What is expected –
Reproduce the comment thread below about a Copilot keyboard key word for word, from start to finish.

Extract to read –
========================================

The Office Key is already a macro for pressing every single modifier key at once. Who knows what stupid this will involve, but there's not much more they can do, short of adding stupid new scancodes.

Edit: Unless the placement in the article mockup is an indication they're planning to replace the context menu key's existing functionality.

what is it about generative "AI" that fries people's brains

Oh, this function that we just added to our software, that nobody fucking uses and that is kind of shittier at its function than the previous tools? Well, it's going to get so much better, let's fucking bake it into the hardware

  • Windows Executive, most definitely

NFTs but instead of the dumbest guy you know it's multibillion dollar global monopolies stuck holding the bag and getting increasingly desperate to find a bigger rube to pass it off on

it's easy to implement since it just calls out to a cloud service, and charging for it is pretty normalized so it's an easy way to squeeze subscriptions or microtransactions into software without pissing people off too bad

a lot of "we implemented AI in our software" features give users a certain amount of free usage and then charge people for more

Microsoft isn't going quite that far yet, but encouraging usage of the feature will act as an advertisement for Office 365's generative AI features, which will be a $30/mo subscription plan addon

also, business executives and investors in general are ABSOLUTELY OBSESSED with this stuff, so there's huge pressure on companies to push out something that they can claim is "AI" so the financial press doesn't accuse them of being backwards and falling behind competitors

If this is actually a new key and not just replacing an old one, there's at least the upshot that you'll probably be able to use third party software to rebind it to something more useful.

That said, fuck off with this

I've been switching to Linux this year and it's been actually miserable, and I'm constantly thinking "do I really want to do this?" and then I read literally any news about Copilot and I'm like "yes"

in reply to @srxl's post:

it's funny though, i only started using the windows key once it had some good functionality, like in combination with L to lock the fucker up, most fun in settings where the machine was set up to boot automatically into an account in order to allow the user to forget their password, how convenient!

========================================

Transcribed page contents –
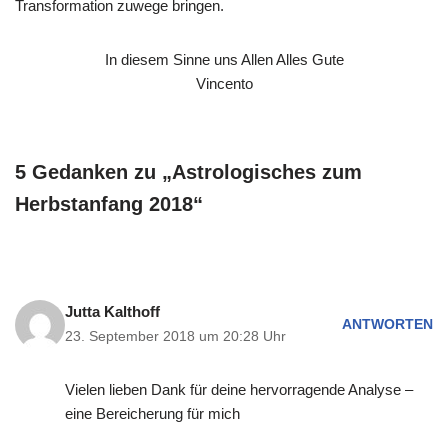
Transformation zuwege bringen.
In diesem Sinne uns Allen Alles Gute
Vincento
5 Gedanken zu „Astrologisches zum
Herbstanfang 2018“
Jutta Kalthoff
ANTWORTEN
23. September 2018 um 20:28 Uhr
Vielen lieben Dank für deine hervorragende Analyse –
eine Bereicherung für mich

========================================

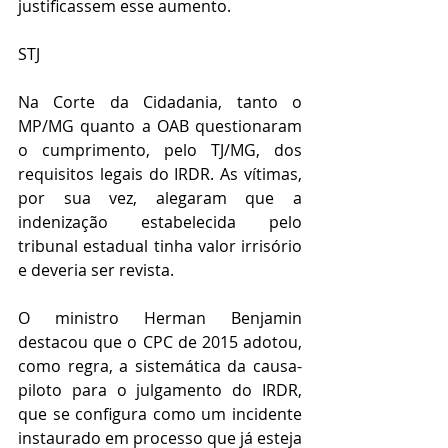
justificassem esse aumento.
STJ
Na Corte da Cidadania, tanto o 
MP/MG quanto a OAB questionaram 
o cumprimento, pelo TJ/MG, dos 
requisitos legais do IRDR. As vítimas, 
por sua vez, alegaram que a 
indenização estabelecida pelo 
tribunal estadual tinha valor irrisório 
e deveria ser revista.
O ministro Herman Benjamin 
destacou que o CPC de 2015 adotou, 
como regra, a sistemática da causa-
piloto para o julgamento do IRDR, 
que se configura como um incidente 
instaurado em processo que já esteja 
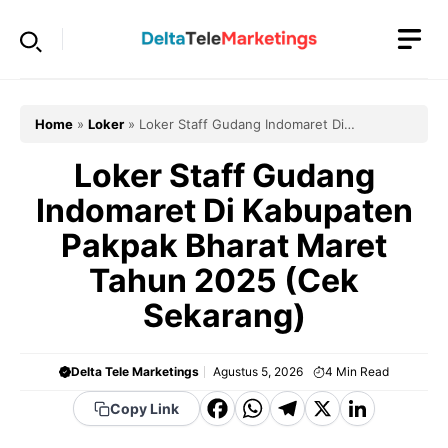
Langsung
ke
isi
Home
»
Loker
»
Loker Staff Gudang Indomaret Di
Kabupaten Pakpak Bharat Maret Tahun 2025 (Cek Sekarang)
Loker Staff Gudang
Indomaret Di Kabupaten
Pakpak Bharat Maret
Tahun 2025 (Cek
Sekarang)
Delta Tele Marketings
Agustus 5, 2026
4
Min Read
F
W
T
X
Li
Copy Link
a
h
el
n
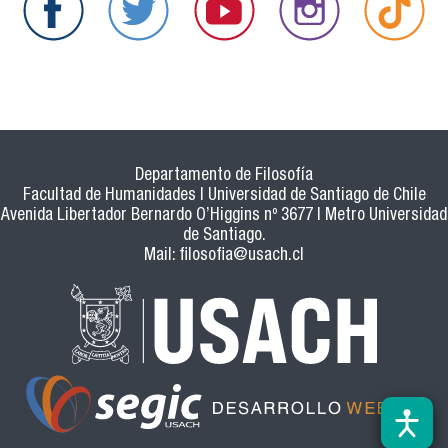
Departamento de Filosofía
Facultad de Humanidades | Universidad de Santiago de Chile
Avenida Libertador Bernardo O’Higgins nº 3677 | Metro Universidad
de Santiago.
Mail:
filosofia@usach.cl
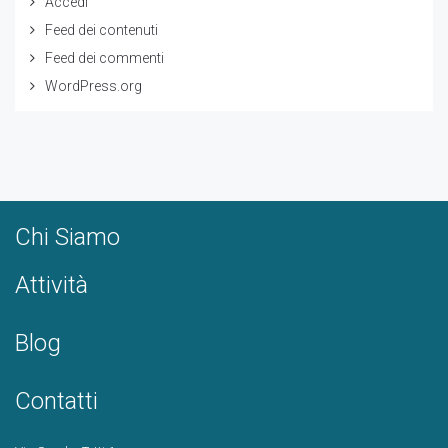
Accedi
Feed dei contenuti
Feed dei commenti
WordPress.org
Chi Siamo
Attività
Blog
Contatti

========================================

Task response –
The Office Key is already a macro for pressing every single modifier key at once. Who knows what stupid this will involve, but there's not much more they can do, short of adding stupid new scancodes.

Edit: Unless the placement in the article mockup is an indication they're planning to replace the context menu key's existing functionality.

what is it about generative "AI" that fries people's brains

Oh, this function that we just added to our software, that nobody fucking uses and that is kind of shittier at its function than the previous tools? Well, it's going to get so much better, let's fucking bake it into the hardware

  • Windows Executive, most definitely

NFTs but instead of the dumbest guy you know it's multibillion dollar global monopolies stuck holding the bag and getting increasingly desperate to find a bigger rube to pass it off on

it's easy to implement since it just calls out to a cloud service, and charging for it is pretty normalized so it's an easy way to squeeze subscriptions or microtransactions into software without pissing people off too bad

a lot of "we implemented AI in our software" features give users a certain amount of free usage and then charge people for more

Microsoft isn't going quite that far yet, but encouraging usage of the feature will act as an advertisement for Office 365's generative AI features, which will be a $30/mo subscription plan addon

also, business executives and investors in general are ABSOLUTELY OBSESSED with this stuff, so there's huge pressure on companies to push out something that they can claim is "AI" so the financial press doesn't accuse them of being backwards and falling behind competitors

If this is actually a new key and not just replacing an old one, there's at least the upshot that you'll probably be able to use third party software to rebind it to something more useful.

That said, fuck off with this

I've been switching to Linux this year and it's been actually miserable, and I'm constantly thinking "do I really want to do this?" and then I read literally any news about Copilot and I'm like "yes"

in reply to @srxl's post:

it's funny though, i only started using the windows key once it had some good functionality, like in combination with L to lock the fucker up, most fun in settings where the machine was set up to boot automatically into an account in order to allow the user to forget their password, how convenient!